[Spatial grounding data]
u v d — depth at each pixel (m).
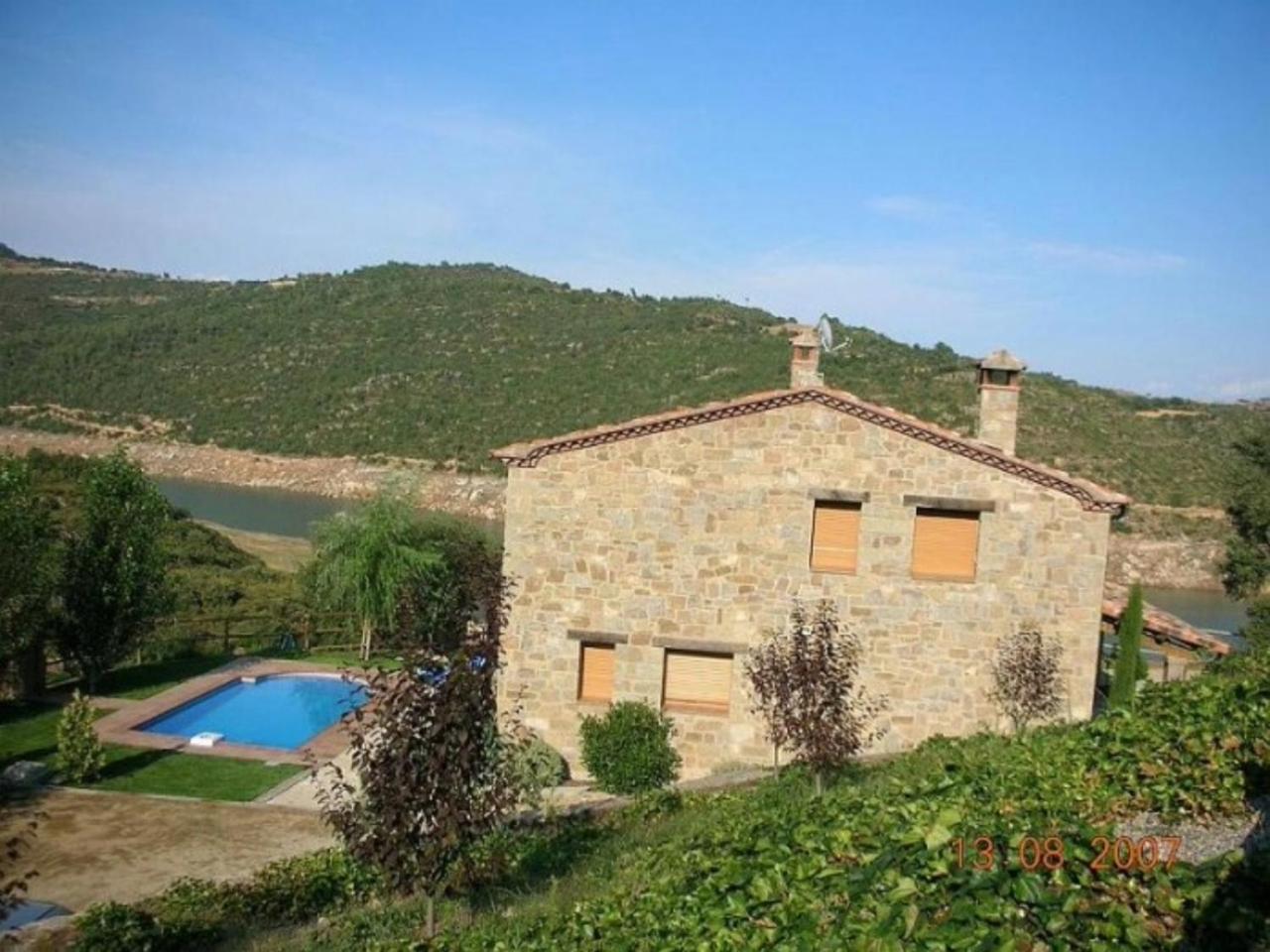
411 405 98.62
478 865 11.09
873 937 5.32
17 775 18.77
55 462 47.69
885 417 18.70
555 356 103.19
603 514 19.50
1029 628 18.67
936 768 11.33
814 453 18.98
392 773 9.44
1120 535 68.75
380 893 12.82
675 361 94.12
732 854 8.04
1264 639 32.88
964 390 61.88
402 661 10.02
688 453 19.25
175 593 29.86
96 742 19.25
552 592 19.67
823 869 6.75
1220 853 6.77
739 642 19.17
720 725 19.22
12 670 24.16
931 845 6.39
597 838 14.09
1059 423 78.75
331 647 33.12
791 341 19.66
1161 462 76.19
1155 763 8.39
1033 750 10.08
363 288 129.50
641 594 19.44
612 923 7.33
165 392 106.81
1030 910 5.40
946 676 18.84
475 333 112.56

Your assignment :: Reproduce every entry exactly, but omit each picture.

Solution below ::
u v d — depth at each pixel (m).
411 405 98.62
478 865 11.09
873 937 5.32
17 775 18.77
55 462 47.69
885 417 18.70
555 356 103.19
603 514 19.50
1029 628 18.67
936 768 11.33
814 453 18.98
392 773 9.44
1120 535 68.75
380 893 12.82
675 361 94.12
732 854 8.04
1264 639 32.88
964 390 61.88
402 661 10.02
688 453 19.25
175 593 29.86
96 742 19.25
552 592 19.67
823 869 6.75
1220 853 6.77
739 642 19.17
720 725 19.22
12 670 24.16
931 845 6.39
597 838 14.09
1059 423 78.75
331 647 33.12
791 341 19.66
1161 462 76.19
1155 763 8.39
1033 750 10.08
363 288 129.50
641 594 19.44
612 923 7.33
165 392 106.81
1030 910 5.40
946 676 18.84
475 333 112.56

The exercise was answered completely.